§ **What you will do**:
From the first line to the last, transcribe the data exactly and skip the pictures.

§ **Data excerpt**:
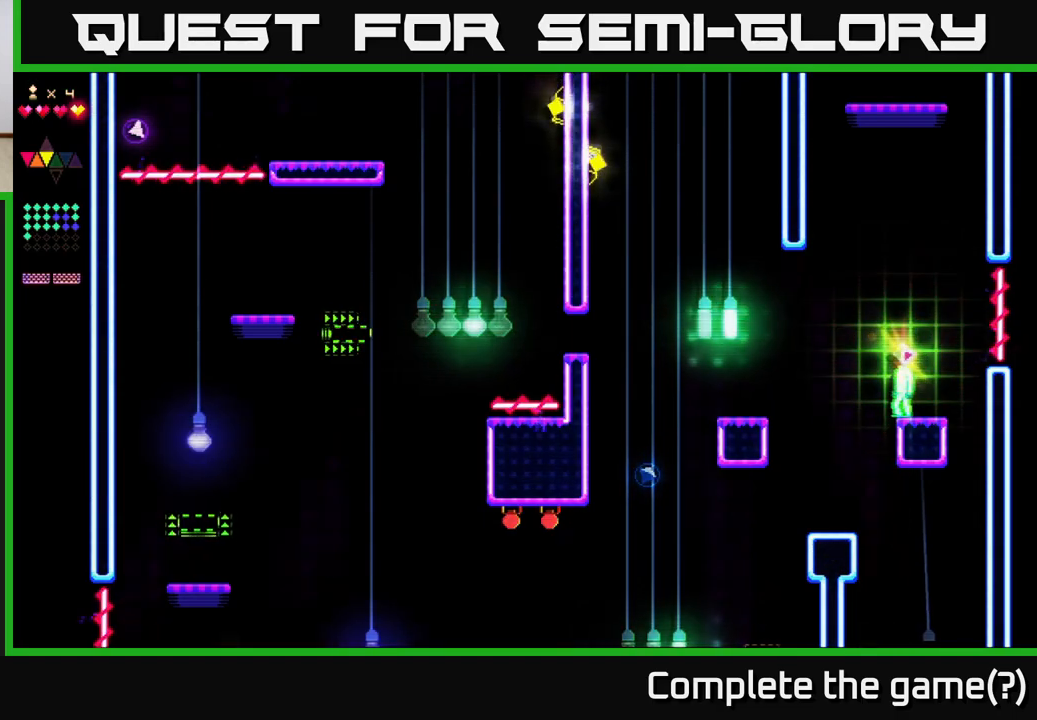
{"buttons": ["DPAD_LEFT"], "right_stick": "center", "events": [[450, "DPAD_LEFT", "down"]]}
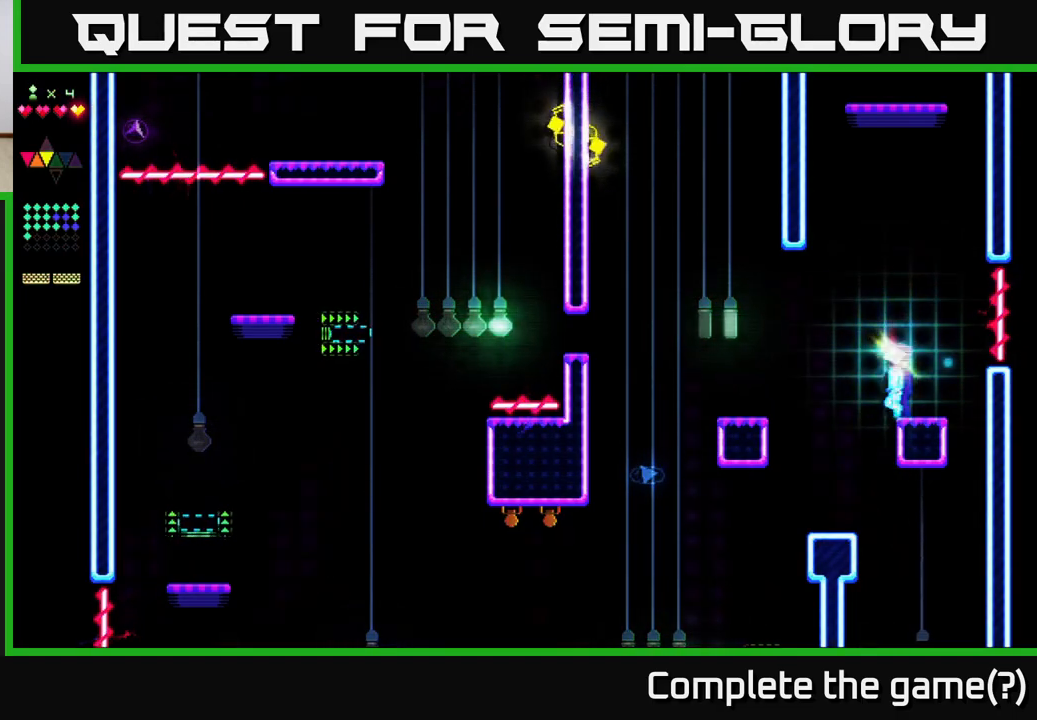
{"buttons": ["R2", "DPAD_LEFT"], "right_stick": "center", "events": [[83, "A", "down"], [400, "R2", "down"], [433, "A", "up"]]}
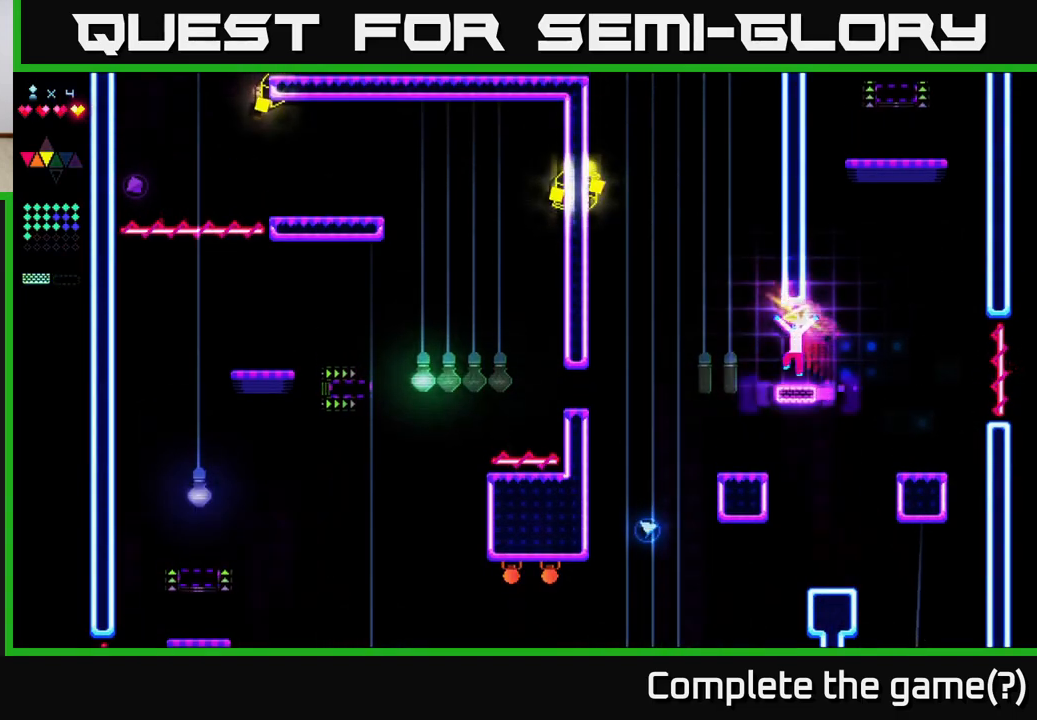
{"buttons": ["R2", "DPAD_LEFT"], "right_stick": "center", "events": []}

§ **Output for this task**:
{"buttons": ["DPAD_LEFT"], "right_stick": "center", "events": [[450, "DPAD_LEFT", "down"]]}
{"buttons": ["R2", "DPAD_LEFT"], "right_stick": "center", "events": [[83, "A", "down"], [400, "R2", "down"], [433, "A", "up"]]}
{"buttons": ["R2", "DPAD_LEFT"], "right_stick": "center", "events": []}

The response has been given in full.